My conclusion is conditional: Insofar as we take the "moral sense" to discern objective moral properties (so that we may say (a) Rape is wrong and (b) it's "wrongness" is in no way mind-dependent), then we have reason to reject the evolutikonary account (called for by naturalism).

My claim is that animals are not morally autonomous, and therefore not moral agents, and this is why what they do is not the proper subject of moral praise or blame ("Nice doggy" is not moral praise).

I'm not sure why you demand the example. But here are some of what you ask for:

"Act only on that maxim that you can at the same time will to become a universal law." (Do you think animals act on "maxims" at all?)

"Always treat humanity [fill in with "equinity" or "bovinity" or whatever is appropriate to the species you have in mind] as an end-in-itself and never merely as a means to an end." (Is it likely that "altruism" among non-human animals is out of a regard for the inherent worth of the other? On this and similar topics, see Richard Joyce, The EVolution of Morality,--particularly his discussion of the way in which "altruism" is misused as applied to animals. See also Elliot Sober and David SLoan Wilson, Unto Others.

Ah, and as Dennett says, given naturalism/evolution, the notion of natural rights is "nonsense on stilts." Right there, you have theadmission that the worldview and the science that is endorsed must give up on at least one seemingly important ("on stilts") piece of the moral puzzle. There are no observed rights in the animal kingdom. Even if the animal rights people like Tom Regan are correct in according rights to rabbits, foxes will hear nothing of it.

Here's another:

"Love your enemies and bless those who would persecute you." (James Rachels in Created From Animals: The Moral Implication of Darwinism notes that any so-called, "Grand, Sermon-on-the-Mount" variety of altruism is extremely unlikely given Darwin's theory and should be regarded as a "variation." (Mother Theresa turns out to be something of a mutant.) He's right. If we are looking to the animals for examples, the best cases of "altruism" that we are likely to find are "kin altruism" and "reciprocal altruism." If Rachels is right, then trying to teach people to love their enemies is like trying to teach cats to bark.

And another:

"Do unto others as you would have them do unto you" (this is not reducible to the tit-for-tat that we find among monkeys (you pick my lice and I'll pick yours).

________________

My Opie impression: circa 1963.


Michael Boylan's picture
Submitted by Michael Boylan on Wed, 12/19/2007 - 11:35am.

Doesn't seem like a nice, light holiday read. Maybe I'll open that one up in the dark days of February.

Ever read "The Brothers K" by David James Duncan? I really enjoyed it but having never read Karamazov I wonder if there are many (any) similarities.

Got any good book recommendations for the holiday break?
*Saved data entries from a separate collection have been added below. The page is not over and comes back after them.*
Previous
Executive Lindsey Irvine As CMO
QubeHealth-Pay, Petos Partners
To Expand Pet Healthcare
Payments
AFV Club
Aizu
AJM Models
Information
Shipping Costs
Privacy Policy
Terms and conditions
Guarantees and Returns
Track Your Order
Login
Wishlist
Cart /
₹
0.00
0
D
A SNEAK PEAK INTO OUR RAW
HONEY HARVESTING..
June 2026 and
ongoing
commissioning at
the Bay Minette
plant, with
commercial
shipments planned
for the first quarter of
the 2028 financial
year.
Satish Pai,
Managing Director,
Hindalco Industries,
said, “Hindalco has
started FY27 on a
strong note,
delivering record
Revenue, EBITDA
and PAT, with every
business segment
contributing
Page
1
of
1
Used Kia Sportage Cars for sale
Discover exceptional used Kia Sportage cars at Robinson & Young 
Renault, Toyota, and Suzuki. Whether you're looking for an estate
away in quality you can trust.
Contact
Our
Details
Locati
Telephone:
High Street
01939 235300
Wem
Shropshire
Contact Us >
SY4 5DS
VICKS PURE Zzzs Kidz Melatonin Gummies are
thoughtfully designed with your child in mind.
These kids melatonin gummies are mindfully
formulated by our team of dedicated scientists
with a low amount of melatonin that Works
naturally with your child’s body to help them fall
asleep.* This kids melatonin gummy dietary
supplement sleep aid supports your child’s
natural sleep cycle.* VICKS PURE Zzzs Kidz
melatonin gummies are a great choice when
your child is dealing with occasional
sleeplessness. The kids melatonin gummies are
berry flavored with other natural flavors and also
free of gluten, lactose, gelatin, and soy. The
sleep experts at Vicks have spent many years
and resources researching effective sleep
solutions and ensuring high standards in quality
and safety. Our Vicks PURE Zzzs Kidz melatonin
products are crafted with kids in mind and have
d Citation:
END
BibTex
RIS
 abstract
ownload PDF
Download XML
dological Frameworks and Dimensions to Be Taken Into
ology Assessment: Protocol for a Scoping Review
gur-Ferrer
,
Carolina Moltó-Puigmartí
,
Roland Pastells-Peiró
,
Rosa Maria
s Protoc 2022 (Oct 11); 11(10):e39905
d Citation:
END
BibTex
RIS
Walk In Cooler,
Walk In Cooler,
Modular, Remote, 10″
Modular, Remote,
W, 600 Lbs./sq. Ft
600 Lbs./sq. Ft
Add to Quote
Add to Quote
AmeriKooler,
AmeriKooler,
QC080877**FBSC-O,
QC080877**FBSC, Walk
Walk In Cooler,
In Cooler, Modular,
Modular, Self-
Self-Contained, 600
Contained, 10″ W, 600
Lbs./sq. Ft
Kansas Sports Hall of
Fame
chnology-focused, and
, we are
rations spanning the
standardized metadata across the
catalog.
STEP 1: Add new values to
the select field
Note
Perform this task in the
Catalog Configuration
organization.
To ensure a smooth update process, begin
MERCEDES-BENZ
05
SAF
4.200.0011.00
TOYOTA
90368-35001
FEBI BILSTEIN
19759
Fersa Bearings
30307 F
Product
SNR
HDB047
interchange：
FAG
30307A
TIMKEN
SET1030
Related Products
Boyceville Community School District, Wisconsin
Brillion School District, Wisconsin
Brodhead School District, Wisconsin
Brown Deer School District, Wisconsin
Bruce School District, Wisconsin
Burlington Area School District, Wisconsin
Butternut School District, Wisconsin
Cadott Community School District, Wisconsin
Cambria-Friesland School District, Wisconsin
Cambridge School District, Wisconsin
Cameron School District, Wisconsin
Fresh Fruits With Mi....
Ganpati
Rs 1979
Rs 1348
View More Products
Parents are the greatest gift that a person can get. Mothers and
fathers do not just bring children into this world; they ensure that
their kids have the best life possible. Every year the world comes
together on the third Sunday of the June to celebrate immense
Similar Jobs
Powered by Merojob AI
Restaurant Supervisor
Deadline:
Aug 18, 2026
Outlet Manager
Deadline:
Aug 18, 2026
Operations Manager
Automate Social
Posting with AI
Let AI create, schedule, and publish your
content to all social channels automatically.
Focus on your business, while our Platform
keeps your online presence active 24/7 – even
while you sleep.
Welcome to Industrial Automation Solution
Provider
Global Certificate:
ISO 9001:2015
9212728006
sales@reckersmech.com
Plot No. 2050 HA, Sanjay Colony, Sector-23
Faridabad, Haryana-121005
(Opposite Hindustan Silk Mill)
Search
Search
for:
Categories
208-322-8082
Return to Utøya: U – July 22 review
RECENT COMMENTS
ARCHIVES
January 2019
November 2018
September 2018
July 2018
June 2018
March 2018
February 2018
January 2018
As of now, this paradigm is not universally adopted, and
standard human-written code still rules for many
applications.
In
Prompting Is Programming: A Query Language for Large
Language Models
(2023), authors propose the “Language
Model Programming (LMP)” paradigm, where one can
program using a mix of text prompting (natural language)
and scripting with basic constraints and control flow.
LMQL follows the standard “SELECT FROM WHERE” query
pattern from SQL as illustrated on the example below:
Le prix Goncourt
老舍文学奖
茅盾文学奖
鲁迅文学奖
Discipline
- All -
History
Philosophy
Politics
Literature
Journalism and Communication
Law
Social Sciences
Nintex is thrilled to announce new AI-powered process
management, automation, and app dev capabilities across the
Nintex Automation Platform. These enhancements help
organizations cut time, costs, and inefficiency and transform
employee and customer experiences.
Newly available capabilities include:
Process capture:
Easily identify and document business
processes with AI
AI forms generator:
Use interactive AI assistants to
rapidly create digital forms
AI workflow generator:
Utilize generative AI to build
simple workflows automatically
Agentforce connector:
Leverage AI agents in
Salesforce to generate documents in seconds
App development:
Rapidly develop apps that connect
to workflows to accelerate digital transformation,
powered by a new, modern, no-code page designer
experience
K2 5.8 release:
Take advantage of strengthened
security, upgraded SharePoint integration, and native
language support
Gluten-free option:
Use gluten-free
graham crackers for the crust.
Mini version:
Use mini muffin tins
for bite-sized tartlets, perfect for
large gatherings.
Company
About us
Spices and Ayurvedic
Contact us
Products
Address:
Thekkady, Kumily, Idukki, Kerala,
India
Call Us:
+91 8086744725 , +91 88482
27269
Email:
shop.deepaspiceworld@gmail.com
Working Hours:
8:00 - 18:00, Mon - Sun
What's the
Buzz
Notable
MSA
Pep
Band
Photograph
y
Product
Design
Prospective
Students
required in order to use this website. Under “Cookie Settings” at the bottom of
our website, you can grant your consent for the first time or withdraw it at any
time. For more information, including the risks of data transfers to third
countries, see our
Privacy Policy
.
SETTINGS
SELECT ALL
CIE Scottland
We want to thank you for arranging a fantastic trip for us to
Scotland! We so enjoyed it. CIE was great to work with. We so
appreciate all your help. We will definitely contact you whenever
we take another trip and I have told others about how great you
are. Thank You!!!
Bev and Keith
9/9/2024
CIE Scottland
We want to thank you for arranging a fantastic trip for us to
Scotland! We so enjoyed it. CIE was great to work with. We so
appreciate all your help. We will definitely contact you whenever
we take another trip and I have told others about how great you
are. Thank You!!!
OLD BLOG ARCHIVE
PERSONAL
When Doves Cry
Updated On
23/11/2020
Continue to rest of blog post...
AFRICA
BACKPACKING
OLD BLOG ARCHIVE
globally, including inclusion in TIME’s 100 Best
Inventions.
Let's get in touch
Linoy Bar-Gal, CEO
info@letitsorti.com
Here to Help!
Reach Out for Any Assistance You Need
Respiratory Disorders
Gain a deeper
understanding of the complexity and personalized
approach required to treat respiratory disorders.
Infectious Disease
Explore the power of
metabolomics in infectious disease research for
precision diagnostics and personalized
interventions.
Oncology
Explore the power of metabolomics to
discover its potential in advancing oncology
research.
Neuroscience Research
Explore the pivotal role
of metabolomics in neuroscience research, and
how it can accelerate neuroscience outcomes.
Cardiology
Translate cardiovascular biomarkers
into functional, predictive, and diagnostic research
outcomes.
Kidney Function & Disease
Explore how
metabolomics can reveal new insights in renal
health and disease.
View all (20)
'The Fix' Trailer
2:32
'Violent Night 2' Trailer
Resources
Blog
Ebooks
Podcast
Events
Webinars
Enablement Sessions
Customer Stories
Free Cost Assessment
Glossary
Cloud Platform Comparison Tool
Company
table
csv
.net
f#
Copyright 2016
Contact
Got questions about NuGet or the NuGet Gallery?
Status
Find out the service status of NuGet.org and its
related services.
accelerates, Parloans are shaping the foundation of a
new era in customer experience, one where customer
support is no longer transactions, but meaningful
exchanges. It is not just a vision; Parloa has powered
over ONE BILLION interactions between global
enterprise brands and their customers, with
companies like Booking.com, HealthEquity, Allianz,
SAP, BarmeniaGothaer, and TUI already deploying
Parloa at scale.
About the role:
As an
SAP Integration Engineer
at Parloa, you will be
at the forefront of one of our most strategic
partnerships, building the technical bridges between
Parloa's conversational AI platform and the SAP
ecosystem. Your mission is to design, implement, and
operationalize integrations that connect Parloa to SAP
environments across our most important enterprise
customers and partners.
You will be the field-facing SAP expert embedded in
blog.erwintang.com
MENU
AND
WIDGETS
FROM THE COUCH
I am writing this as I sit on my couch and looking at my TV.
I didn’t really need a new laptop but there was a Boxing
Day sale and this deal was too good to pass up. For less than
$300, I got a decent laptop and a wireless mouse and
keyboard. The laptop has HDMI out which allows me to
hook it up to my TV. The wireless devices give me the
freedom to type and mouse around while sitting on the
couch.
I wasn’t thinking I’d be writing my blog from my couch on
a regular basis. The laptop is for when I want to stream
By the way, your CDs are here - I think my blog yesterday might have got bumped off before you saw it.


muddle's picture
Submitted by muddle on Wed, 12/19/2007 - 12:03pm.

Here's a relatively unknown work that comes to mind:

Jerome K. Jerome, Three Men in a Boat.

This is a hilarious (late Victorian) account of three friends (and a dog named Montmorency) sculling up the Thames from London. My daughter gave this to me last Christmas. I had never heard of Jerome, but read--and immensely enjoyed--it over the holidays. Great passages about various mishaps, including a classic scene of a group of people getting utterly lost in a hedge maze. I think you can find the text online. Yes, just here.

Otherwise, are you familiar with P.G. Wodehouse and the "Jeeves" books? I think Wodehouse was a Jerome K. Jerome fan. Funny stuff there, too.

More recently, the stuff by Alexander McCall Smith (Portugese Irregular Verbs, The Finer Points of Sausage Dogs, etc., are a riot.

CDs? Really? The normal procedure is to trade, and I have none to offer.

_______________

My Opie impression: circa 1963.


Michael Boylan's picture
Submitted by Michael Boylan on Wed, 12/19/2007 - 1:26pm.

Thanks for the book ideas - no worries about the cds - 'tis better to give than it is to receive.